Jobs losses will total 600 jobs, the company said.
Seneca said affected parties can approach the EPA over concerns about implementing the regulations.
''They also know that they are free to approach EPA with serious, fact-based compliance plans, and that state governments also have the ability under the law to seek more time for the plants in their jurisdictions,'' he said.
West Virginia's state and national leaders have already criticized the proposals as having a lasting negative impact on West Virginia's economy, especially the state's coal industry, and accusing EPA officials of not understanding the immediate impacts these closures will have on the state in job and tax revenue lost.

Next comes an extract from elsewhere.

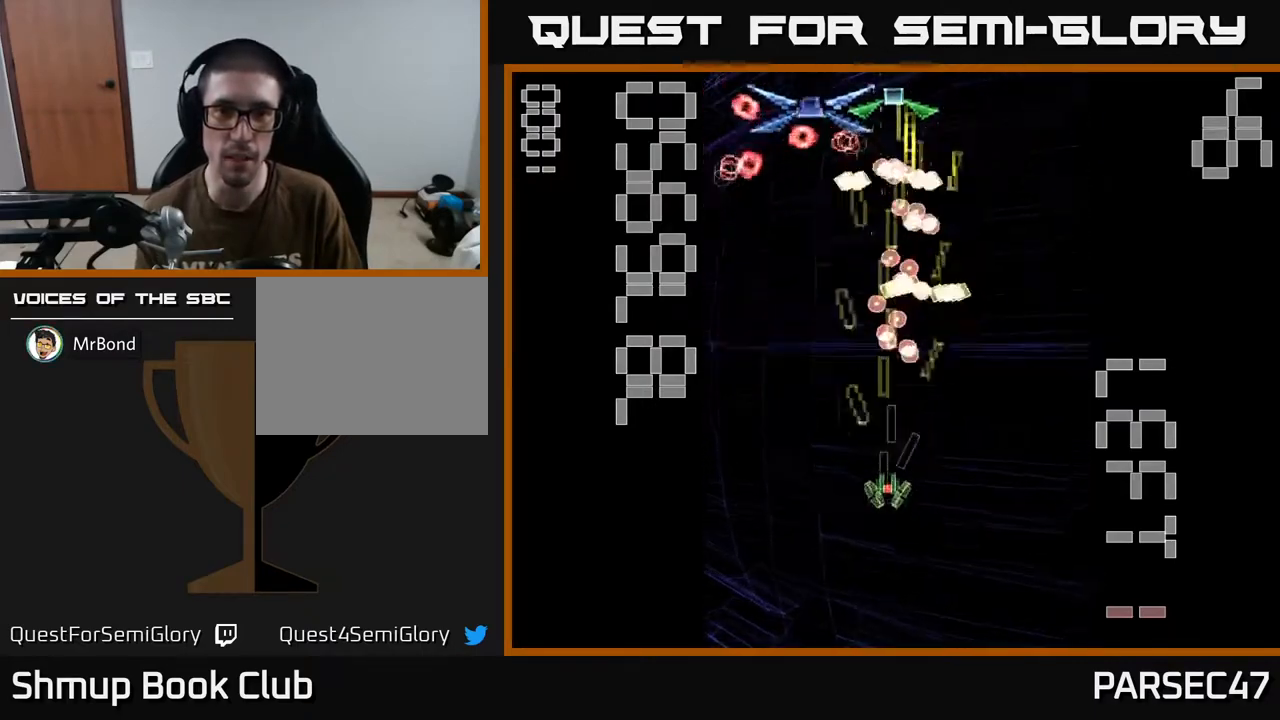
{"buttons": ["R2", "DPAD_DOWN"], "events": [[17, "DPAD_LEFT", "down"], [117, "DPAD_DOWN", "up"], [233, "DPAD_UP", "down"], [283, "DPAD_LEFT", "up"], [400, "DPAD_RIGHT", "down"], [400, "DPAD_UP", "up"], [467, "DPAD_DOWN", "down"], [467, "DPAD_RIGHT", "up"], [467, "X", "up"]]}
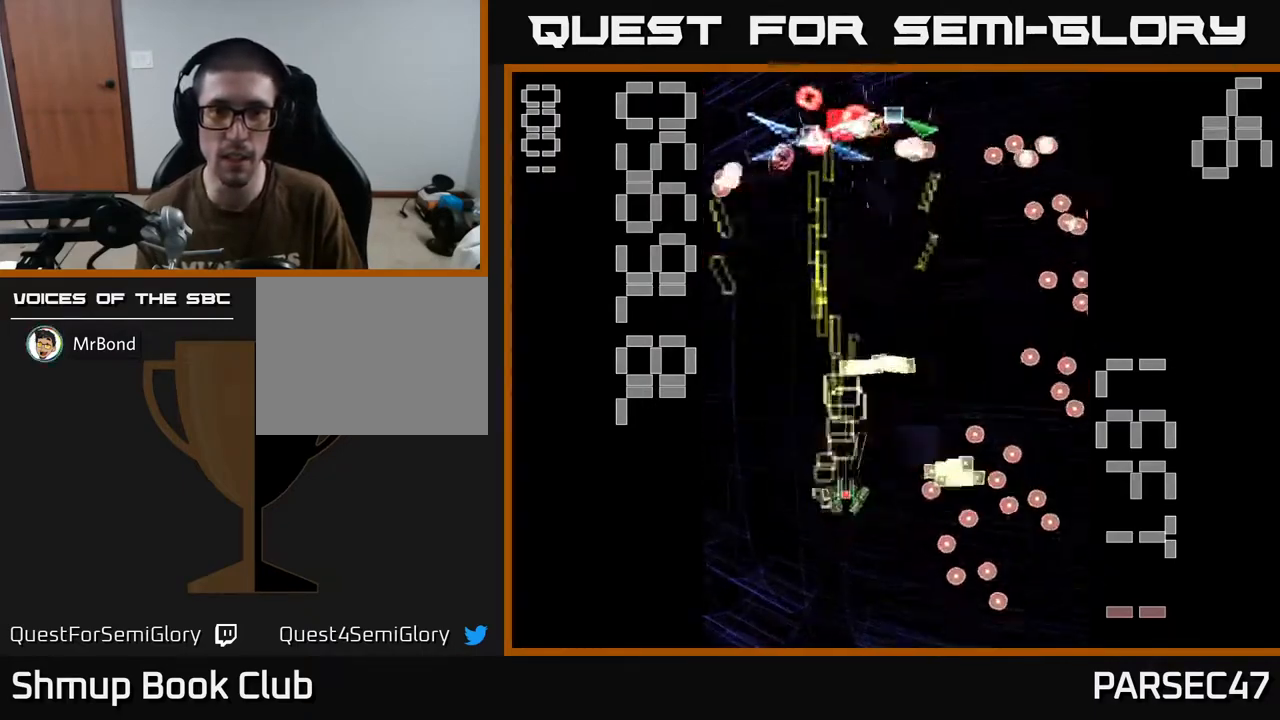
{"buttons": ["X", "R2", "DPAD_RIGHT"], "events": [[50, "DPAD_LEFT", "down"], [67, "X", "down"], [117, "DPAD_DOWN", "up"], [200, "DPAD_UP", "down"], [250, "DPAD_LEFT", "up"], [300, "DPAD_UP", "up"], [317, "DPAD_RIGHT", "down"]]}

AEP generates nearly 66 percent of its energy using coal power. It is one of the largest electric utility companies in the United States, delivering electricity to 5 million customers in 11 states.
Coal generates 98 percent of the state's electricity.
Seneca said many of the new technologies will result in new jobs to implement them.
''The standards leverage existing American-made pollution control technologies that are already deployed at over half of the nation's coal and oil-fired power plants, and will result in thousands of jobs across the country as workers install the technologies at plants,'' he said.